A lot of research in the area of reconfigurable computing systems is focused on the re-use of devices for different applications. But compared to this, newly developed devices provide much more advantages. They allow to re-use the functional elements of a device for different operations within a single application. This is accomplished by extremely fast reconfiguration (in less than a clock cycle) during run-time. For these devices, frequent reconfiguration is part of the regular execution. The reconfiguration keeping pace with the execution yields an additional degree of freedom that constitutes a new principle of reconfiguration. We name this new principle processor-like reconfiguration. By means of reconfigurable data-paths, processor-like reconfiguration allows to instantiate and execute within one clock cycle exactly that part of a circuit that is needed in this cycle.

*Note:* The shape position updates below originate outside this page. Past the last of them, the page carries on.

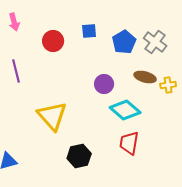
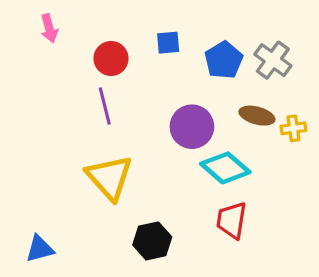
purple line: (16, 71) -> (105, 106), moved
purple circle: (104, 84) -> (192, 127), size x1.4

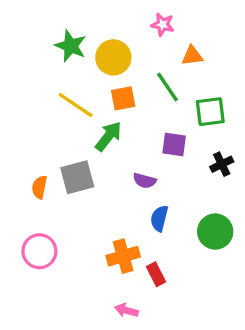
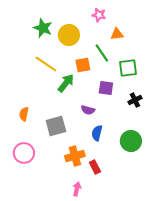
orange square: (123, 98) -> (83, 65), moved
gray square: (77, 177) -> (56, 126), moved
pink arrow: (126, 310) -> (77, 189), turned 88

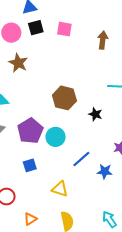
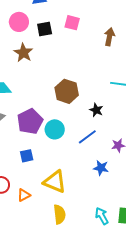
black square: (36, 28) -> (45, 29), moved
blue line: (81, 159) -> (87, 137), moved
yellow triangle: (60, 189) -> (55, 182), size x1.4
orange triangle: (30, 219) -> (24, 195), moved

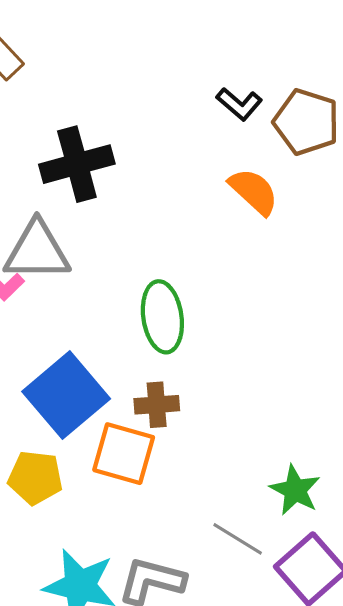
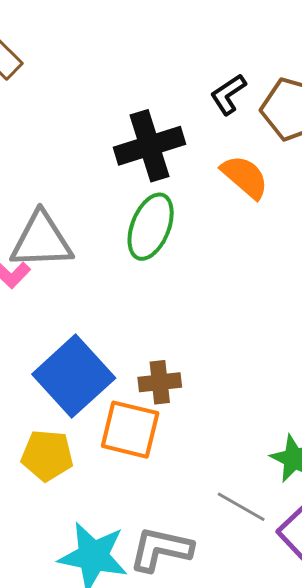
black L-shape: (239, 104) -> (228, 94), turned 108
black cross: (77, 164) -> (149, 146), moved
green ellipse: (162, 317) -> (151, 227), moved, turned 32

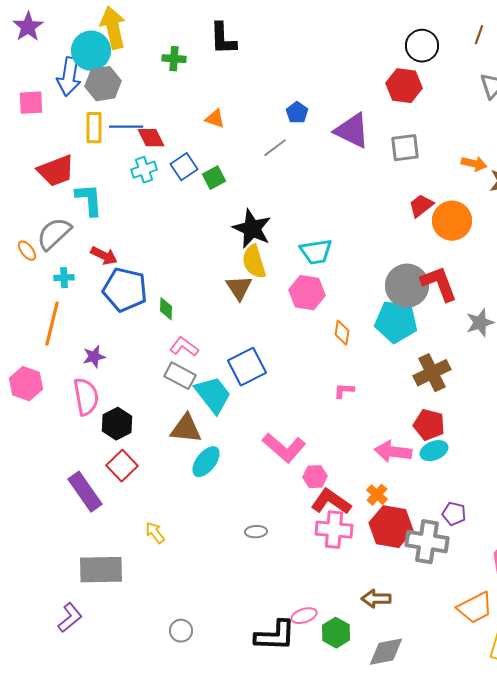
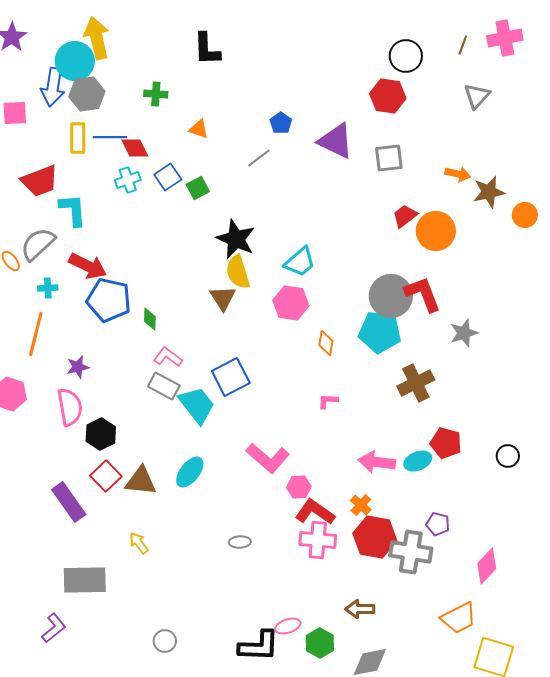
green cross: (174, 59) -> (156, 94), moved
cyan trapezoid: (316, 252) -> (300, 262), turned -32
red arrow: (104, 256) -> (88, 266), size x1.4
red pentagon: (429, 425) -> (446, 443), moved
brown triangle: (186, 429) -> (141, 481), moved

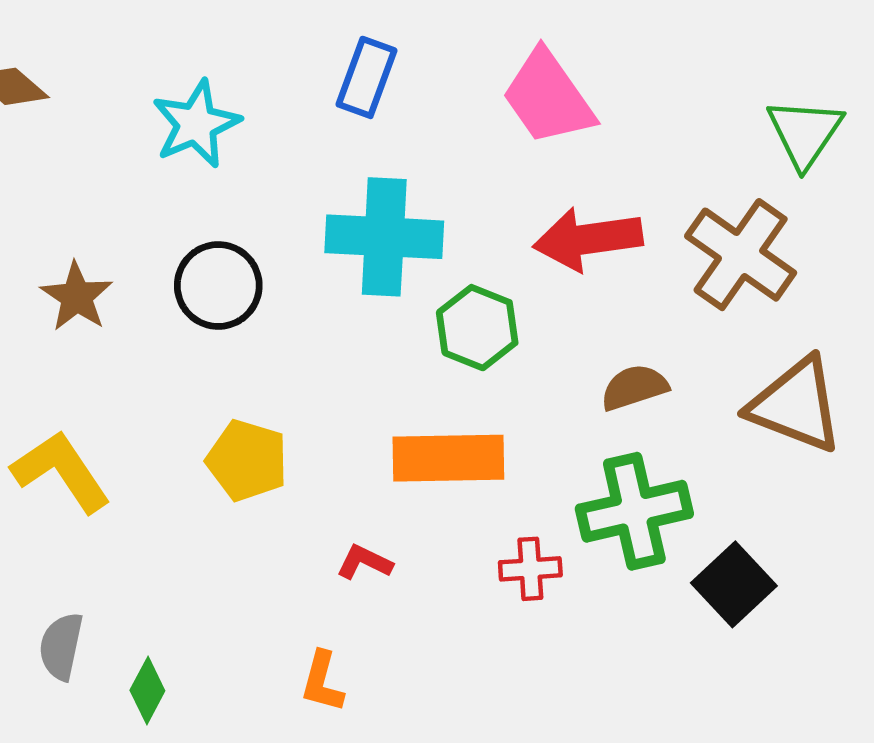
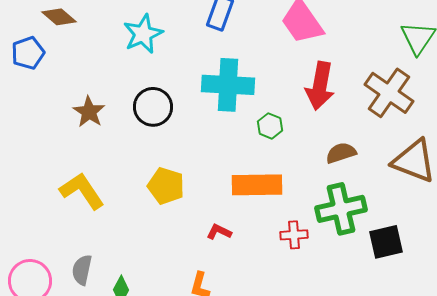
red arrow: (588, 239) -> (320, 86), turned -72
green hexagon: (477, 328) -> (270, 126), size x0.7
black square: (734, 584) -> (386, 242), turned 30

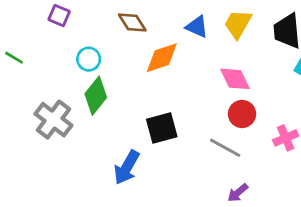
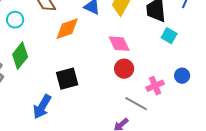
cyan circle: (89, 59) -> (15, 20), moved
gray line: (225, 148) -> (136, 104), moved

We investigate the advantages of processor-like reconfiguration compared to traditional processors as well as compared to conventional hardware solutions and in particular FPGAs. A major objective is to harness the advantages for applications. As a starting point for our research, we have defined the CRC model. the CRC model is a very general model for processor-like reconfigurable architectures that can be configured with a variety of parameters1. Based on that model we develop tools to build and benchmark such architectures, and to map applications onto them.
1 This configuration must not be confused with the reconfiguration of the architecture during run-time. These two different levels of (re-)configuration account for the name Configurable Reconfigurable Core (CRC).